Ella se llevó la mano izquierda a la boca, se pellizcó el labio inferior y miró hacia arriba en un gesto pensativo.

–         Imagínate –contestó volviéndose hacia mí- que tiras una moneda. No sé qué dice la estadística respecto a esto pero la cuestión es que no necesariamente la cara y la cruz se alternarán. Durante 10 lanzamientos seguidos puede salir siempre cara, después una cruz, después cara otra vez, y otra…

Asentí en silencio, empezando a intuir dónde quería llegar.

–         Sin embargo, es puro azar… No ha sido mala suerte ni buena, porque no teníamos ninguna expectativa puesta en cuál es el lado bueno de la moneda y cuál es el malo. Sin embargo, si asignamos a la cara el valor “bueno” ya que hemos apostado por ella y a la cruz el valor “malo”, entonces habremos tenido una racha estupenda. ¿Entiendes? Por supuesto, si invertimos la asignación de valores, la racha habrá sido nefasta.

–         Ya…

–         Pues ahora imagina que la moneda es un poliedro con muchísimas caras, y que cada cara tiene asignado igualmente un valor (bueno o malo). Si lanzamos constantemente esa especie de “superdado de la fortuna”, el azar y factores físicos ajenos a la mística de la suerte, serán los que determinen en qué posición caerá. Lo que define la suerte no es el dado, ni el lanzamiento, ni las leyes físicas que la hacen caer o girar. Lo que define la suerte es nuestra personal asignación de valores.

Mientras imaginaba en mi cabeza aquel poliedro gigantesco siendo lanzado una y otra vez por una mano gigantesca, como la de Dios, sobre un fondo negro cuajado de puntos luminosos, trasladé la metáfora del dado a las cosas que nos suceden a diario.

–          Quieres decir… Que cuando pasamos por una buena racha…

–         Es porque el dado está cayendo en una posición que te resulta favorable. Pero el hecho de que caiga de una u otra forma no es ni bueno ni malo por sí mismo.

–         Claro… Pero si el dado siempre me favorece, es porque estoy teniendo buena suerte, ¿no?

Ella soltó una carcajada.

–         Sí, claro… Estás teniendo suerte.

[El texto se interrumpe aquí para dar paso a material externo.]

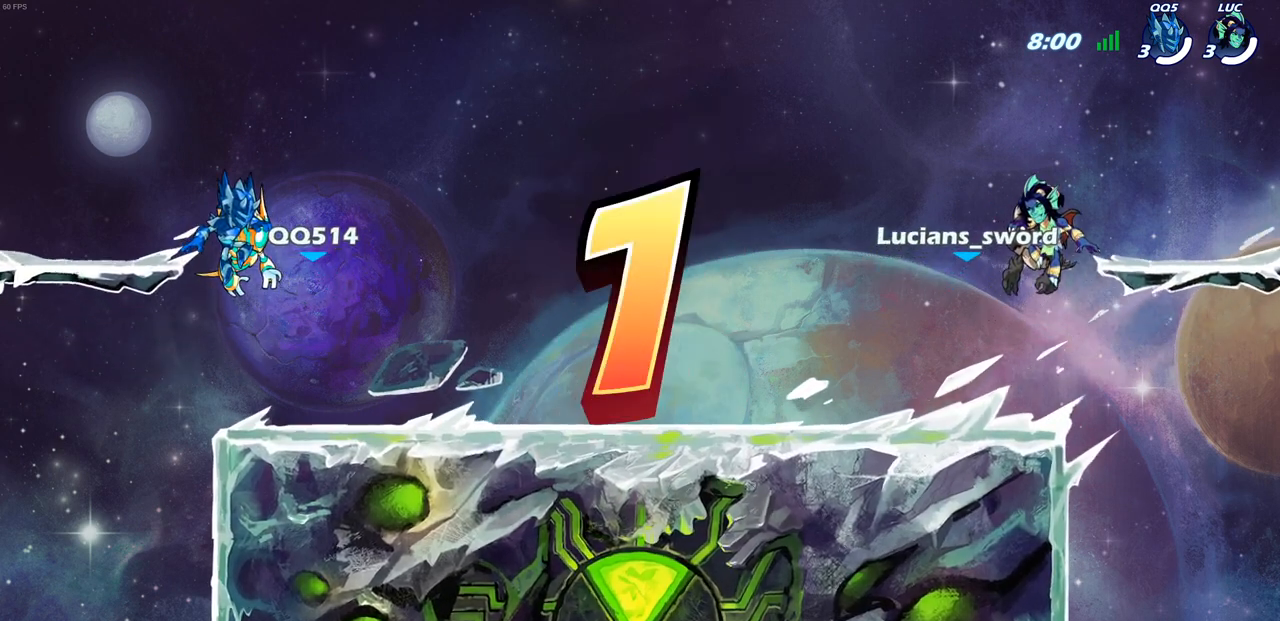
{"buttons": ["SELECT"], "left_stick": "center", "right_stick": "center", "events": []}
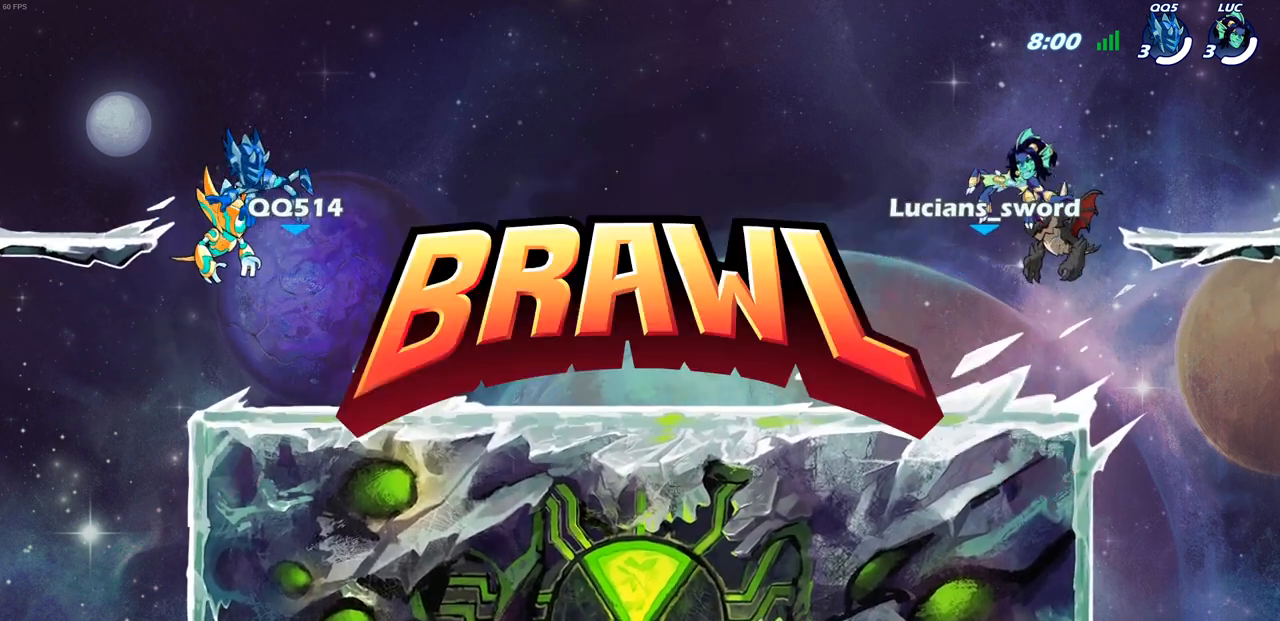
{"buttons": ["SELECT"], "left_stick": "center", "right_stick": "center", "events": []}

Pero suerte entendida como cumplimiento de tus expectativas. No como energía misteriosa que está contigo o contra ti.

–         Entonces tú también crees en la suerte – dije riendo. Ella rió también.

–         Bueno… Yo creo en todo lo que existe… Aunque esté mal definido. La suerte como ente abstracto que puede atraerse o arrebatarse es un invento para vender amuletos – sentenció. Y volvimos a quedarnos en silencio.